Your likely image of Mexico City traffic is one of immobile gridlock, an intractable smog haze, fire-eaters at traffic lights. It’s true enough — it’s what I saw on a trip there — but it’s out of date. Consider the formula: 18 million people, 6 million cars, and 600 new vehicles hitting the streets every day. Public transit was an unavoidable adventure.

Here's a resident talking about the way public transit used to be: "At peak hours and on weekends between jostles and shouts from mobile vendors, breathing is difficult, but even so, public transportation is something our children should know. It's part of their reality. It's part of their city."

But believe it or not, Mexico City — which had the worst score on an IBM “driver pain” index as recently as 2011 — is on the mend. Last year, it actually had 248 days with “good” air quality. Traffic is easing. It’s becoming “Mexsicko City” no more.

Mexico City’s woes have been compounded by geography, because it’s in a trapped high-altitude valley that concentrates pollution. In 1992, it had just eight good air days. It was better not to breathe outside in Mexico’s capital, and the problem appeared beyond a practical solution.

Riding on a bus in Mexico City

Only it wasn’t. The New York Times reports, “Mexico City has emerged as an aspiring environmental model citizen in recent years as the left-leaning local government has introduced everything from barter markets for recyclables to bicycle-sharing arrangements to zero-emissions bus corridors.”

Mexico City (which is also benefiting from a lower birth rate) committed $2 billion to ease the traffic problem, and it ramped up its collaboration with a useful nonprofit called EMBARQ, which works (in Brazil, China, India, Turkey and the Andes as well as Mexico) on sustainable transportation solutions. So a year after coming in last in IBM’s driver study, the city won a Sustainable Transport Award. Here’s what they did.

Graphic breakdown of Mexico City's traffic

It starts with bus rapid transit, which has turned the city of Curitiba, Brazil, into the poster child for sensible urban traffic control. Some 70 percent of Curitiba’s commuters travel on buses that travel in dedicated and otherwise traffic-free corridors (see photo below). Mexico City’s system, Metrobus (supported with a $49 million World Bank grant), launched in 2005, and has expanded rapidly (including to the airport), and now serves 315,000 passengers a day (about half the number who ride Washington, D.C.’s Metro system).
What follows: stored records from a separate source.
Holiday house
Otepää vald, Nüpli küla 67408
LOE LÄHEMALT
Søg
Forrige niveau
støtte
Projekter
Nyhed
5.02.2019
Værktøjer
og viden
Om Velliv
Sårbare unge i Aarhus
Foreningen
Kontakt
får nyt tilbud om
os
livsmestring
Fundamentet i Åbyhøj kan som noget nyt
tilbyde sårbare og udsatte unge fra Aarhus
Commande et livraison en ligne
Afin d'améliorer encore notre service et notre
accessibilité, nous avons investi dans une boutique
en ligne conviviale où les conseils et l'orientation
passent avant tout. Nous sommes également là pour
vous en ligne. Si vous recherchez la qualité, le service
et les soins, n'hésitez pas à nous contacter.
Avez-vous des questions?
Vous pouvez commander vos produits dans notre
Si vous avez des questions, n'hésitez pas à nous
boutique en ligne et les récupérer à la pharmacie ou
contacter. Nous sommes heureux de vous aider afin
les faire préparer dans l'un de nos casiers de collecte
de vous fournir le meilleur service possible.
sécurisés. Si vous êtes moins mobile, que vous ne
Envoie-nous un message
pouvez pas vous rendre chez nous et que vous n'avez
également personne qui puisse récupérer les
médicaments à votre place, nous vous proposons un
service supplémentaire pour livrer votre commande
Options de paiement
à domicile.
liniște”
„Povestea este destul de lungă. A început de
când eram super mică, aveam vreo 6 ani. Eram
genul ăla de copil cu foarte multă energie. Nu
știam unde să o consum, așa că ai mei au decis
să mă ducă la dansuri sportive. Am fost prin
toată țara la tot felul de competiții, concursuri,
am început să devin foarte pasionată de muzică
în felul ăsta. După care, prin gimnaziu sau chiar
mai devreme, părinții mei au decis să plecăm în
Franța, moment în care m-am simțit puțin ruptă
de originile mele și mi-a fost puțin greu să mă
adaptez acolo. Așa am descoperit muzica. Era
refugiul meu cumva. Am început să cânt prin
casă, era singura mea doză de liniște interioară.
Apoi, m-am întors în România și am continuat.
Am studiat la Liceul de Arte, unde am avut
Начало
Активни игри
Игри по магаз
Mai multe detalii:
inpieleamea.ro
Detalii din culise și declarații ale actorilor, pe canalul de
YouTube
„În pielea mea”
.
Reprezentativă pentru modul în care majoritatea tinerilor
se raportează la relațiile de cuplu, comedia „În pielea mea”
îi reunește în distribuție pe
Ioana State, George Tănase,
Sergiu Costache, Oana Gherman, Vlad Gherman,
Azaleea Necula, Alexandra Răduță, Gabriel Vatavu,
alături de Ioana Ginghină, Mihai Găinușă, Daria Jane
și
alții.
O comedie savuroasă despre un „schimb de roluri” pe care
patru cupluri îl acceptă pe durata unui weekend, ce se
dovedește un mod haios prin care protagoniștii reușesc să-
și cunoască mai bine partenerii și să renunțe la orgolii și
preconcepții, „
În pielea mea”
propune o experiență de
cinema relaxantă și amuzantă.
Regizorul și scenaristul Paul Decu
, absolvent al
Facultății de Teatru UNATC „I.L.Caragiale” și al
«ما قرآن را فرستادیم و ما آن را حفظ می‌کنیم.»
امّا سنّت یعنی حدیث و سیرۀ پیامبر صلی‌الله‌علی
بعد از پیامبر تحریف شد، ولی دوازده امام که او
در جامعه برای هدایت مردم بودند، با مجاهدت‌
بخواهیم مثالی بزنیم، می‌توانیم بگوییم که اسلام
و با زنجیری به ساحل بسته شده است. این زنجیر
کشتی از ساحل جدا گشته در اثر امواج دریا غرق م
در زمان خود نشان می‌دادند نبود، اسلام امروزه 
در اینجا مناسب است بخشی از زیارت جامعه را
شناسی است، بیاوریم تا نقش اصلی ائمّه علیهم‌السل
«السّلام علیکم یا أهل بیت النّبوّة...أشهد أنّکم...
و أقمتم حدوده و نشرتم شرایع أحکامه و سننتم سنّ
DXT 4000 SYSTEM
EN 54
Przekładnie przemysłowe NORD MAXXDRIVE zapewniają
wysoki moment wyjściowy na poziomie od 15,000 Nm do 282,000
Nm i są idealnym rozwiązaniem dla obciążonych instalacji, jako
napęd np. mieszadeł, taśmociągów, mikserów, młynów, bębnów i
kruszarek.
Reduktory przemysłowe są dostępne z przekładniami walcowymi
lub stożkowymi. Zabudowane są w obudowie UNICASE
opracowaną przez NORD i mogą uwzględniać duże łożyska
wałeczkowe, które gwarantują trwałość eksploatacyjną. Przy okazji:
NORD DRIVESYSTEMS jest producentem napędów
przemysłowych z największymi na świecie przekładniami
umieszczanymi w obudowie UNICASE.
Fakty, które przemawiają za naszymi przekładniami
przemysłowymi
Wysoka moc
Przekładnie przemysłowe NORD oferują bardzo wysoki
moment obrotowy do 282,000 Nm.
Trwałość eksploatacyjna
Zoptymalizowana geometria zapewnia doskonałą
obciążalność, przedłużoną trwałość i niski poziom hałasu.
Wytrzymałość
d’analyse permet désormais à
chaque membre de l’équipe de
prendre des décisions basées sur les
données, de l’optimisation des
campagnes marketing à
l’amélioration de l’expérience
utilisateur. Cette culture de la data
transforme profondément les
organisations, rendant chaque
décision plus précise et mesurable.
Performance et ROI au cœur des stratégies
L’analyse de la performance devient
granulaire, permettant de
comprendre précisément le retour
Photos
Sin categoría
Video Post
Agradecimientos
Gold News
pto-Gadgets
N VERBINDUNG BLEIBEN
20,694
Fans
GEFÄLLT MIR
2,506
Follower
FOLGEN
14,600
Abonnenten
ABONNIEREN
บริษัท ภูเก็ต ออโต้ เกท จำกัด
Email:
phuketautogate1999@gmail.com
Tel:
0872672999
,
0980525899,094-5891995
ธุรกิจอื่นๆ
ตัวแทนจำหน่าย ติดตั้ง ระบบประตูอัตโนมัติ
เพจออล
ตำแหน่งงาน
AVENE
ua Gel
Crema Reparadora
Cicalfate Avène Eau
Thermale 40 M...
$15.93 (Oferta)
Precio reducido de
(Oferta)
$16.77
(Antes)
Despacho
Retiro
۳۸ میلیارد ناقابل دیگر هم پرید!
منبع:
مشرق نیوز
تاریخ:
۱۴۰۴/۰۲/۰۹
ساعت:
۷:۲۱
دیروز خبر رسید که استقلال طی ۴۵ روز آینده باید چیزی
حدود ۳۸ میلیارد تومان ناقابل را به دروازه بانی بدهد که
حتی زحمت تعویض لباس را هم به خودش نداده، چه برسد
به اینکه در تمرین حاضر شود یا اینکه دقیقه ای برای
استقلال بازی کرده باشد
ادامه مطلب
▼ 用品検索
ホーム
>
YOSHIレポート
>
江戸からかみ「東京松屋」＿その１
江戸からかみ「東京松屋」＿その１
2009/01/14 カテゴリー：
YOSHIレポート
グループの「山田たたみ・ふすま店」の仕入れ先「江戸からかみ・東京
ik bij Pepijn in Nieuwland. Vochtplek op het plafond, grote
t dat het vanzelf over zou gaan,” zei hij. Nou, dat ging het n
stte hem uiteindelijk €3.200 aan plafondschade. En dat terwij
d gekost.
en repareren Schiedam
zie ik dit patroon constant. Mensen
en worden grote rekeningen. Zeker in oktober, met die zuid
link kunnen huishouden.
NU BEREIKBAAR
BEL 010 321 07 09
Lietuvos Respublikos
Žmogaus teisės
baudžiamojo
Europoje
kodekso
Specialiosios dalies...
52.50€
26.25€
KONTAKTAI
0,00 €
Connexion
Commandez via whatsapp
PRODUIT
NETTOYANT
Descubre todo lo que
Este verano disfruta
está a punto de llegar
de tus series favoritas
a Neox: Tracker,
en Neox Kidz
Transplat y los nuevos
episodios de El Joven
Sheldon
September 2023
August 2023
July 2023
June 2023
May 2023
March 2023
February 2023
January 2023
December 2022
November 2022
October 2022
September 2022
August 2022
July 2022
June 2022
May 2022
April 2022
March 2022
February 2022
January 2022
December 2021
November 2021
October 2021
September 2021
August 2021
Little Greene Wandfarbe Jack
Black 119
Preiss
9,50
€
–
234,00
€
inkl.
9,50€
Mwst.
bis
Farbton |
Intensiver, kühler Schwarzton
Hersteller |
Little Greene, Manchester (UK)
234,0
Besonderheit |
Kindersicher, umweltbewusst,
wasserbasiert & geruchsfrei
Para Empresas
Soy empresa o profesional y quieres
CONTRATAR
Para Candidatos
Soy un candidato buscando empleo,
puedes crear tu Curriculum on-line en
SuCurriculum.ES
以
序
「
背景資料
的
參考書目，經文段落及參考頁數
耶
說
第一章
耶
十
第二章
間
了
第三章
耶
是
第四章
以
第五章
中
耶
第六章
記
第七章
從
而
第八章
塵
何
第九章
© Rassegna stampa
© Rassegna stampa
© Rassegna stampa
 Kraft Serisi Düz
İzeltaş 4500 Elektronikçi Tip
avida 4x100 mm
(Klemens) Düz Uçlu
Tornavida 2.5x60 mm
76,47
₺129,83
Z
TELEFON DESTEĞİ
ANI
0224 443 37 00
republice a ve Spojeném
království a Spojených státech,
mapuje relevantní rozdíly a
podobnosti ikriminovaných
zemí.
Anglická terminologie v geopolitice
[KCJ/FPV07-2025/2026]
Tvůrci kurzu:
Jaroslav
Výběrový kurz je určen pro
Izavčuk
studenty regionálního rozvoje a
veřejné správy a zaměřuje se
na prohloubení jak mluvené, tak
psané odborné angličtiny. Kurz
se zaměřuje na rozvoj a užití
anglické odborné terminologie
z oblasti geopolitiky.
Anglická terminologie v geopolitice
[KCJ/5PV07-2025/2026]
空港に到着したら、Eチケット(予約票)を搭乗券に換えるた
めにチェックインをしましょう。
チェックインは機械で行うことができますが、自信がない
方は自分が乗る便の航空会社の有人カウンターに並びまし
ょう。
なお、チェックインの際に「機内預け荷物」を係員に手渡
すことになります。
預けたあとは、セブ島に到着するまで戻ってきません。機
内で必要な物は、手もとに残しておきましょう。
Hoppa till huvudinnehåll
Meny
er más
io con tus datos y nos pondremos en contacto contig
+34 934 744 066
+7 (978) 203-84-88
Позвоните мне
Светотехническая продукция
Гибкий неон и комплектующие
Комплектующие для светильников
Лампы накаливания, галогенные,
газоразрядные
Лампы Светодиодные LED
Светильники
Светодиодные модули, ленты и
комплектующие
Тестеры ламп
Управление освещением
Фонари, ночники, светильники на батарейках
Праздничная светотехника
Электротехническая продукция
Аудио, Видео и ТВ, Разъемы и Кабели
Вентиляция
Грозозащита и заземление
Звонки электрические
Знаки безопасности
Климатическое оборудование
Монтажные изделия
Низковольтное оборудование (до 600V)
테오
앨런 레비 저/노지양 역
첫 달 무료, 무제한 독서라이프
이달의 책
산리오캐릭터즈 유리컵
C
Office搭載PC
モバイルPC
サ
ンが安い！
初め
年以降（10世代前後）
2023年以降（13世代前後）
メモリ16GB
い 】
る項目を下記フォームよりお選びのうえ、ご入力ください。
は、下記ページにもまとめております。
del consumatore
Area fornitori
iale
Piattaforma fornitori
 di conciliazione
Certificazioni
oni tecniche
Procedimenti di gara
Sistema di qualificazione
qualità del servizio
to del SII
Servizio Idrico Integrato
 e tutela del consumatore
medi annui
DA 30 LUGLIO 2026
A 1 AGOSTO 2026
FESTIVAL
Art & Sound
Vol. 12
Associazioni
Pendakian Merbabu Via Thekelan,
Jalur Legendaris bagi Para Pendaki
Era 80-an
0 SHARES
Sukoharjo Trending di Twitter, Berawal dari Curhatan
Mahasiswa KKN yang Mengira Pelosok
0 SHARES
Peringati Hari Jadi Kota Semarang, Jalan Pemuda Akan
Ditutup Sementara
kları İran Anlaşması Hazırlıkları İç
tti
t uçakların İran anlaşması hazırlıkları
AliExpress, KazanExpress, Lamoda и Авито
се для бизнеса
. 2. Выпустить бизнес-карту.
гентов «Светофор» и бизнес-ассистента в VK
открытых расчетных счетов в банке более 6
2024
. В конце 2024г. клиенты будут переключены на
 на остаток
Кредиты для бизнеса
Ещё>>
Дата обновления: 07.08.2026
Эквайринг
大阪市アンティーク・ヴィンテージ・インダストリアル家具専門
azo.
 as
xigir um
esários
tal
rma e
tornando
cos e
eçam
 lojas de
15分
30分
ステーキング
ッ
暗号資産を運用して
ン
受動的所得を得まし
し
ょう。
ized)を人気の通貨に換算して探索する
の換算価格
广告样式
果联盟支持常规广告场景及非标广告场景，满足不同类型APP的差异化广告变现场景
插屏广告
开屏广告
If you want to use a major artery to get into the historic downtown area now, you either ride a Metrobus or walk.

Graphic of Metrobus use in Mexico City

Each year, Metrobus (which operates a fleet of hybrids and Euro V clean diesels with 95 percent less particulate emissions than earlier buses) cuts nitrogen oxide emissions by 690 tons, particulate by 2.8 tons, and hydrocarbons by 144 tons. According to EMBARQ, the bus rapid transit (BRT) system has improved mobility by 50 percent, cut accidents by 30 percent, and moved 6 percent of travelers from private cars to public transportation.

There’s more: A bike-sharing service called Ecobici is popular enough to have developed a waiting list. The city also developed the “Hoy No Circula” program, which limits the travel of older, pre-2005 cars and trucks. Tougher emission laws were also introduced and — critically important — protected against endemic corruption.

traffic-free corridor in Mexico City

Minister of Environment Tanya Müller Garcia says the bike program is definitely having an impact on Mexico City’s pollution levels. “The number is quite shocking,” she said. From the start of the bike program in 2010 to 2011, some 105 tons of carbon dioxide emissions were avoided.

There’s even a parking meter pilot program called ecoParq, designed to reduce the amount of time cars spend circling in search of a free spot. The city’s subway system, which has suffered from over-crowding, was recently expanded with a nine-mile “Golden Line.” And people are switching to the Metrobus, because according to EMBARQ it can cut a two-hour trolley ride to 55 minutes. Here's EMBARQ on video, explaining how it's done:

It looks like we’ll have to revise our preconceived notions about one of the world’s most populous third world capital cities. There’s still lots to be done, but Mexico City is on a roll.